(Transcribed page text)
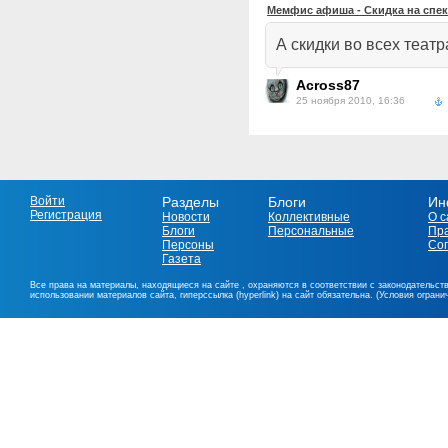
Мемфис афиша - Скидка на спе
А скидки во всех теат
Across87
25 ноября 2010, 16:36
Войти
Разделы
Блоги
Ин
Регистрация
Новости
Коллективные
О с
Блоги
Персональные
Пр
Персоны
Со
Газета
Все права на материалы, находящиеся на сайте , охраняются в соответствии с законодательст
использовании материалов сайта, гиперссылка (hyperlink) на сайт обязательна. (Условия огран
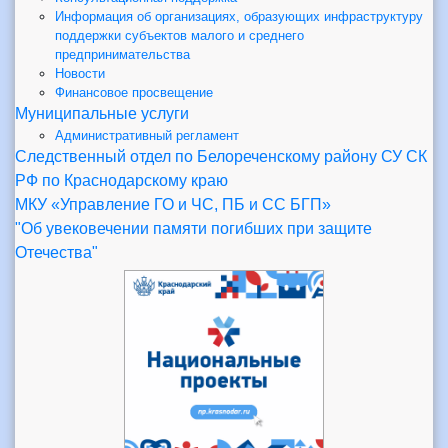
Информация об организациях, образующих инфраструктуру
поддержки субъектов малого и среднего
предпринимательства
Новости
Финансовое просвещение
Муниципальные услуги
Административный регламент
Следственный отдел по Белореченскому району СУ СК
РФ по Краснодарскому краю
МКУ «Управление ГО и ЧС, ПБ и СС БГП»
"Об увековечении памяти погибших при защите
Отечества"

• Instruction
Rewrite the text read from all the records, putting "Дневники" in place of every "Блоги" and leaving everything else unchanged. Leave the pictures out of your answer.

• Exercise output
Мемфис афиша - Скидка на спе
А скидки во всех теат
Across87
25 ноября 2010, 16:36
Войти
Разделы
Дневники
Ин
Регистрация
Новости
Коллективные
О с
Дневники
Персональные
Пр
Персоны
Со
Газета
Все права на материалы, находящиеся на сайте , охраняются в соответствии с законодательст
использовании материалов сайта, гиперссылка (hyperlink) на сайт обязательна. (Условия огран
Информация об организациях, образующих инфраструктуру
поддержки субъектов малого и среднего
предпринимательства
Новости
Финансовое просвещение
Муниципальные услуги
Административный регламент
Следственный отдел по Белореченскому району СУ СК
РФ по Краснодарскому краю
МКУ «Управление ГО и ЧС, ПБ и СС БГП»
"Об увековечении памяти погибших при защите
Отечества"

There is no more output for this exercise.